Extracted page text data

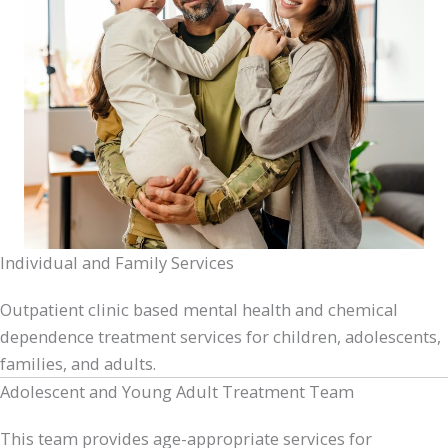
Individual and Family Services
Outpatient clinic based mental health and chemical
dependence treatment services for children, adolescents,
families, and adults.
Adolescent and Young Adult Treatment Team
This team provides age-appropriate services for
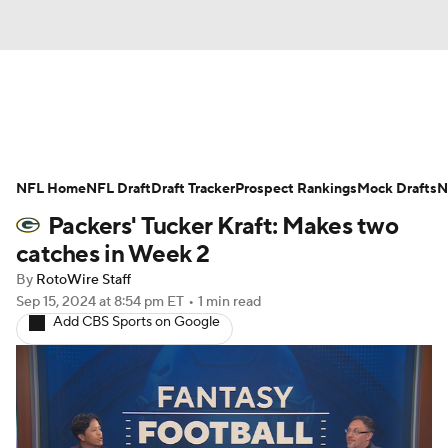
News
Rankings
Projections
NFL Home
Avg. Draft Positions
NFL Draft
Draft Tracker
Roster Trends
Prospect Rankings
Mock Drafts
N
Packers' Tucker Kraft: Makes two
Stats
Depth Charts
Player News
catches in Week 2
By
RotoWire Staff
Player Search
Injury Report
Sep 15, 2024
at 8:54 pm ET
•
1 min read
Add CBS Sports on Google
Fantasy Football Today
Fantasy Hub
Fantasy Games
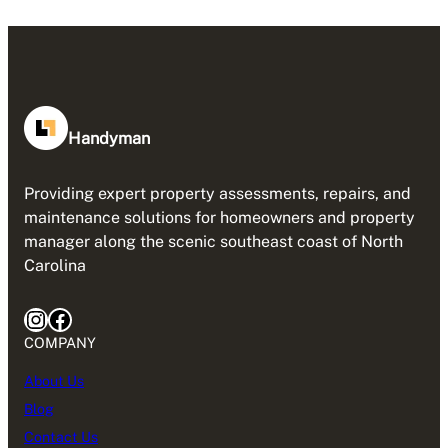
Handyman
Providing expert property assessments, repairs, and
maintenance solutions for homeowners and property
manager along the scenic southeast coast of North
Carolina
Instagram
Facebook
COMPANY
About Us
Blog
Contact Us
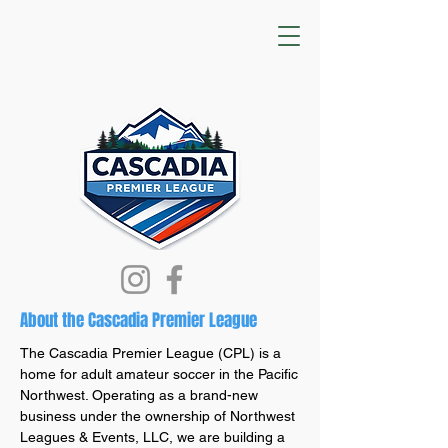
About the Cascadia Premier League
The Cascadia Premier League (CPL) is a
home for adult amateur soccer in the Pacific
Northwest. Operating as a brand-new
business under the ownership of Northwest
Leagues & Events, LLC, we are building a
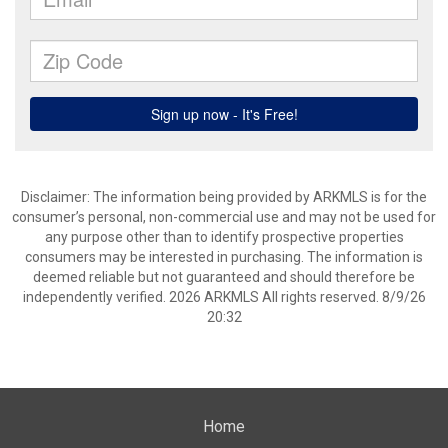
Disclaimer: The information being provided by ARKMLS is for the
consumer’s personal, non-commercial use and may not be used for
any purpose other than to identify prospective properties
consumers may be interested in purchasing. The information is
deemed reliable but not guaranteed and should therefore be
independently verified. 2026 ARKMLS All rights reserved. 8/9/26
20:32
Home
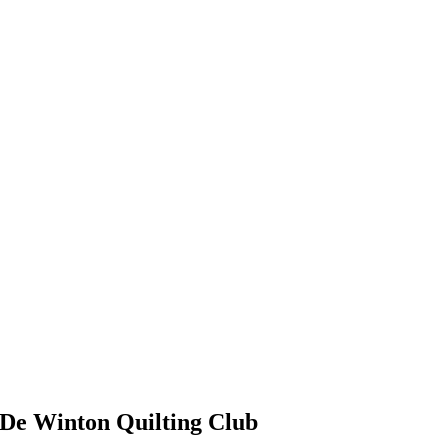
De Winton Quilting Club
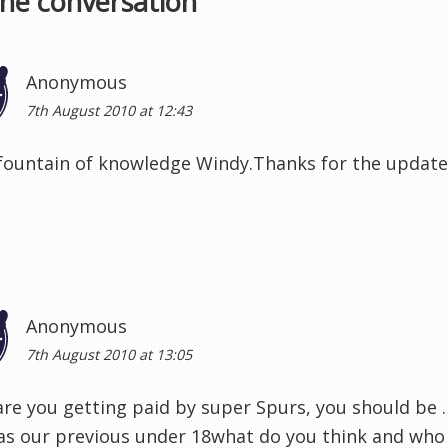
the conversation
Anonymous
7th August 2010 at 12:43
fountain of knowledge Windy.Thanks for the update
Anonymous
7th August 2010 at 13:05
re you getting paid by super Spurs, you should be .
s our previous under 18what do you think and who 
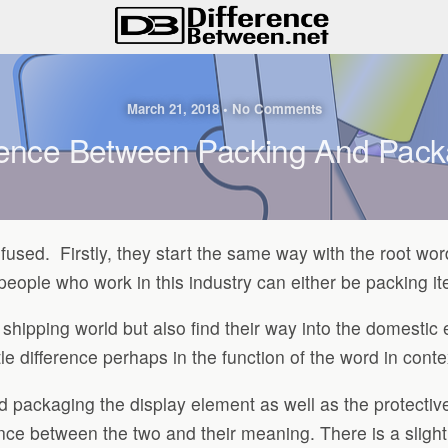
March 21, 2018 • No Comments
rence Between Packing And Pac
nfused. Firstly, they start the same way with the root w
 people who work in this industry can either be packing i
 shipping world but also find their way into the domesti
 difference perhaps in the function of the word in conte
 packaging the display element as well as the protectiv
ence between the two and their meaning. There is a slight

### What the task requires:
The task calls for all lines in the entries that hold "under".

### Result for this exercise:
business under the ownership of Northwest
s our previous under 18what do you think and who 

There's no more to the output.